The logo that I’m referring to is the 1965 version that was revitalized by Chermayeff & Geismar (and from what I can understand, Eliot Noyes actually had the commission). Ivan Chermayeff and Tom Geismar were both students of Paul Rand at Yale, and it’s possible that Paul Rand had a lot to do with Chermayeff & Geismar getting the commission to revitalize Mobil. Eliot Noyes was the Principal Industrial Designer for IBM and the Principal Designer for Westinghouse. Eliot Noyes hand-picked Paul Rand to handle the identity for both IBM and Westinghouse.

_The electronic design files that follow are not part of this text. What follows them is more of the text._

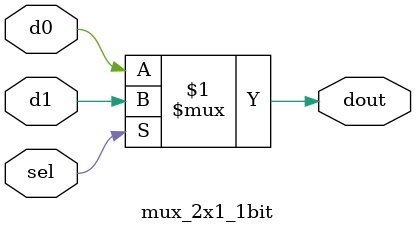
<source format=v>
module mux_2x1_1bit(dout,d0,d1,sel);
	output dout;
	input d0,d1;
	input sel;
	assign dout = sel ? d1 : d0;
endmodule
</source>
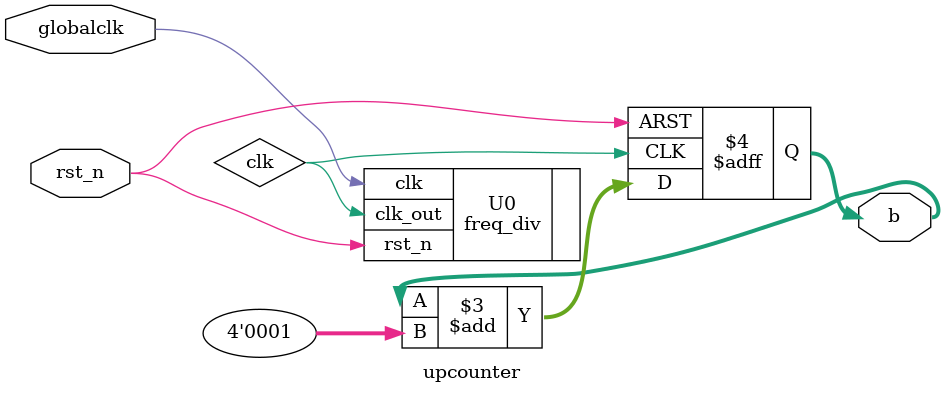
<source format=v>
`timescale 1ns / 1ps


module upcounter(
    input globalclk,
    input rst_n,
    output reg [3:0]b
    );
    wire clk;
    
freq_div U0 (.clk(globalclk),.rst_n(rst_n),.clk_out(clk));
always @(posedge clk or negedge rst_n)
    if (~rst_n)  b = 4'd0;
    else b = b + 4'd1;
endmodule

</source>
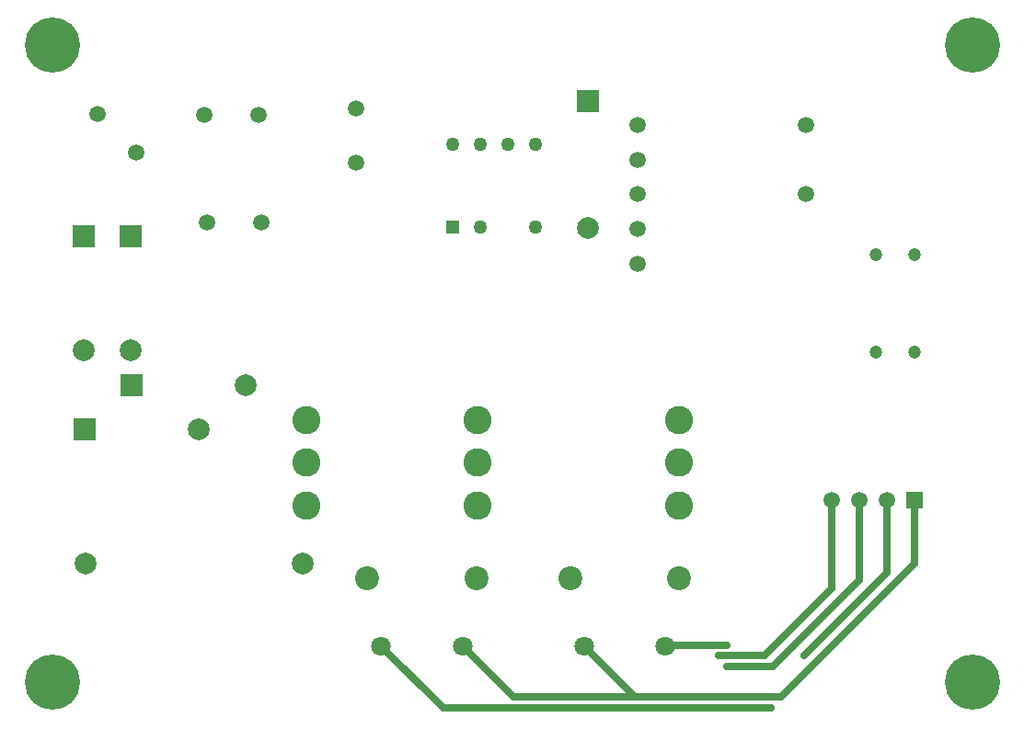
<source format=gtl>
%FSLAX25Y25*%
%MOIN*%
G70*
G01*
G75*
G04 Layer_Physical_Order=1*
G04 Layer_Color=255*
%ADD10C,0.02500*%
%ADD11C,0.10236*%
%ADD12R,0.07874X0.07874*%
%ADD13C,0.07874*%
%ADD14C,0.08661*%
%ADD15C,0.07087*%
%ADD16C,0.04724*%
%ADD17C,0.20000*%
%ADD18C,0.05906*%
%ADD19R,0.05906X0.05906*%
%ADD20R,0.07874X0.07874*%
%ADD21R,0.05000X0.05000*%
%ADD22C,0.05000*%
%ADD23C,0.02500*%
D10*
X4268236Y1738000D02*
X4387000D01*
X4245736Y1760500D02*
X4268236Y1738000D01*
X4293764Y1742000D02*
X4390500D01*
X4275264Y1760500D02*
X4293764Y1742000D01*
X4390500D02*
X4438890Y1790390D01*
X4408890Y1781390D02*
Y1813500D01*
X4384500Y1757000D02*
X4408890Y1781390D01*
X4368000Y1757000D02*
X4384500D01*
X4349004Y1760740D02*
X4371000D01*
X4399000Y1757000D02*
X4429000Y1787000D01*
Y1813500D01*
X4419000Y1784500D02*
Y1813500D01*
X4387760Y1753260D02*
X4419000Y1784500D01*
X4371000Y1753260D02*
X4387760D01*
X4319236Y1760500D02*
X4337618Y1742118D01*
X4438890Y1790390D02*
Y1813500D01*
D11*
X4218500Y1827000D02*
D03*
Y1811409D02*
D03*
Y1842591D02*
D03*
X4280500Y1827000D02*
D03*
Y1811409D02*
D03*
Y1842591D02*
D03*
X4353500Y1827000D02*
D03*
Y1811409D02*
D03*
Y1842591D02*
D03*
D12*
X4320500Y1958000D02*
D03*
X4155000Y1909091D02*
D03*
X4138000D02*
D03*
D13*
X4320500Y1912000D02*
D03*
X4138630Y1790500D02*
D03*
X4217370D02*
D03*
X4179591Y1839000D02*
D03*
X4196590Y1855000D02*
D03*
X4155000Y1867909D02*
D03*
X4138000D02*
D03*
D14*
X4280185Y1785106D02*
D03*
X4240815D02*
D03*
X4314315D02*
D03*
X4353685D02*
D03*
D15*
X4275264Y1760500D02*
D03*
X4245736D02*
D03*
X4319236D02*
D03*
X4348764D02*
D03*
D16*
X4438890Y1902500D02*
D03*
X4425110D02*
D03*
Y1867000D02*
D03*
X4438890D02*
D03*
D17*
X4460000Y1978500D02*
D03*
X4126500D02*
D03*
Y1747500D02*
D03*
X4460000D02*
D03*
D18*
X4408890Y1813500D02*
D03*
X4418890D02*
D03*
X4428890D02*
D03*
X4143040Y1953460D02*
D03*
X4156960Y1939540D02*
D03*
X4201185Y1953000D02*
D03*
X4181500D02*
D03*
X4202185Y1914000D02*
D03*
X4182500D02*
D03*
X4236500Y1955343D02*
D03*
Y1935657D02*
D03*
X4399524Y1924303D02*
D03*
Y1949500D02*
D03*
X4338500Y1899106D02*
D03*
Y1911705D02*
D03*
Y1924303D02*
D03*
Y1936902D02*
D03*
Y1949500D02*
D03*
D19*
X4438890Y1813500D02*
D03*
D20*
X4138409Y1839000D02*
D03*
X4155409Y1855000D02*
D03*
D21*
X4271500Y1912500D02*
D03*
D22*
X4281500D02*
D03*
X4301500D02*
D03*
X4271500Y1942500D02*
D03*
X4281500D02*
D03*
X4291500D02*
D03*
X4301500D02*
D03*
D23*
X4387000Y1738000D02*
D03*
X4371000Y1760740D02*
D03*
X4399000Y1757000D02*
D03*
X4395240Y1760740D02*
D03*
X4371000Y1753260D02*
D03*
X4368000Y1757000D02*
D03*
M02*

</source>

I attribute my early single memory of this vision as the first of many that set me on the path to drawing and reading comics as a kid, and then (re)discovering the graphic design world as my profession. The gas station, which was downtown Austin near the Capitol building, has been replaced by some other local business. The Mobile brand has been replaced by a merged EXXONMobil. The same EXXON logo that many think Saul Bass designed, yet he takes no credit for it. Raymond Loewy designed the EXXON logo in the 1960’s (identity rebrand from Standard Oil’s ESSO Petrol Stations) and in 1981 Saul Bass actually revitalizes every other aspect of EXXON which includes architecture design, packaging, lighting, and traffic flow. Although Bass streamlined the EXXON signage commencing work on the lettering and/or logotype, he never took credit for it. He could have easliy changed Raymond Loewy’s EXXON identity, but in having the ultimate respect for another designer’s milestone work, he instead had the stones to tell his client that the communication problem that existed for the company was not in the identiy itself but rather it was everything else that supported the identity. Finding this kind of character trait in a designer is hardly heard of these days.

* Much of this post wouldn’t be possible without the aid of DesignMaven’s input. Keep the names alive man!